(Source data Opens)

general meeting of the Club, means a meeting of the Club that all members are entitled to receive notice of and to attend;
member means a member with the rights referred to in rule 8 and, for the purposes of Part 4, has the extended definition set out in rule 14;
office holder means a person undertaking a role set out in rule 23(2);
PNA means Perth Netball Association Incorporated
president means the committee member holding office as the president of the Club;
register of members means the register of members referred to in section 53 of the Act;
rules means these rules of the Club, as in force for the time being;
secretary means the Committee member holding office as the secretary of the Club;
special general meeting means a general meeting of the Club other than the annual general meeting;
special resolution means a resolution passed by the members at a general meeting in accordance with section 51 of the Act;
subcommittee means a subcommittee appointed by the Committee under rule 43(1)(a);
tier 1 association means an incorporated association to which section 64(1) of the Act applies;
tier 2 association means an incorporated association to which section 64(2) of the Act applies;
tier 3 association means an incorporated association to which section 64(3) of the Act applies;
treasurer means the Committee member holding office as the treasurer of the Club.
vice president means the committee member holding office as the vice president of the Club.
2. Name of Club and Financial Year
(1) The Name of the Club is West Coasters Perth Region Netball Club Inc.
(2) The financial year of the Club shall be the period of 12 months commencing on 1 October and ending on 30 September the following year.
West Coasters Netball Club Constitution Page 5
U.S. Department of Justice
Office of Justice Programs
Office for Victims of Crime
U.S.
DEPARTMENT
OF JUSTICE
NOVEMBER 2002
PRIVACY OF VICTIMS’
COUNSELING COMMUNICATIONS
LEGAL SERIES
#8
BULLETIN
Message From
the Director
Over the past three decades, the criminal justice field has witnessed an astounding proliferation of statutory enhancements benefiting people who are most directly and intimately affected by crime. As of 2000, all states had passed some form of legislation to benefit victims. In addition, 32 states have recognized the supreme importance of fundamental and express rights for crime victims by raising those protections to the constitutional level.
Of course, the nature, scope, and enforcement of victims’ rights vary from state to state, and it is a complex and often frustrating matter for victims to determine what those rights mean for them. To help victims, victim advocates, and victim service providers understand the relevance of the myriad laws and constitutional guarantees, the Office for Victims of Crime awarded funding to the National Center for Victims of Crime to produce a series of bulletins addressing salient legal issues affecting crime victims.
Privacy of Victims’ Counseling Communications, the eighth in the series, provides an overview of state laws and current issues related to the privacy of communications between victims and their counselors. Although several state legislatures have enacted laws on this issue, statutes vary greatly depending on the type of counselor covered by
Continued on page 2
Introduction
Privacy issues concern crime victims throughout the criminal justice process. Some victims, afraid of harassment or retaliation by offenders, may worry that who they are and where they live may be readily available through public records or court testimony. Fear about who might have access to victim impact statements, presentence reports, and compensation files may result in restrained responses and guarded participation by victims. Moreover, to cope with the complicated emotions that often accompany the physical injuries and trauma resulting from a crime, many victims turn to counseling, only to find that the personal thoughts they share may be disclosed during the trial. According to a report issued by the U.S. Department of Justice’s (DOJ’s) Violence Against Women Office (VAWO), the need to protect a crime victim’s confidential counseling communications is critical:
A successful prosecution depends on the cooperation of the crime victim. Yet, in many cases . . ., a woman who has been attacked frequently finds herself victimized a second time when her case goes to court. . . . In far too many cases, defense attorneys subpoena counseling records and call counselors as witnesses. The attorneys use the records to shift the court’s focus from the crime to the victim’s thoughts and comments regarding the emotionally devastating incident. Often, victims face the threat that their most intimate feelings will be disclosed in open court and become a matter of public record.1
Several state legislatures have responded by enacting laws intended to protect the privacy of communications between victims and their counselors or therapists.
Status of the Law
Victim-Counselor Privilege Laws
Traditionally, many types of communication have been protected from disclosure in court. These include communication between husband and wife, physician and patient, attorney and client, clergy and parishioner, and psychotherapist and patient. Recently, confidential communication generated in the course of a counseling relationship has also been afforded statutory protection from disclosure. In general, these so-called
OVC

(Source data Closes)

## The problem
Could you set down, exactly as written, the lines above between the one holding "tier 3 association" and the one holding "vice president means", inclusive, and nothing more?

## Exercise solution
tier 3 association means an incorporated association to which section 64(3) of the Act applies;
treasurer means the Committee member holding office as the treasurer of the Club.
vice president means the committee member holding office as the vice president of the Club.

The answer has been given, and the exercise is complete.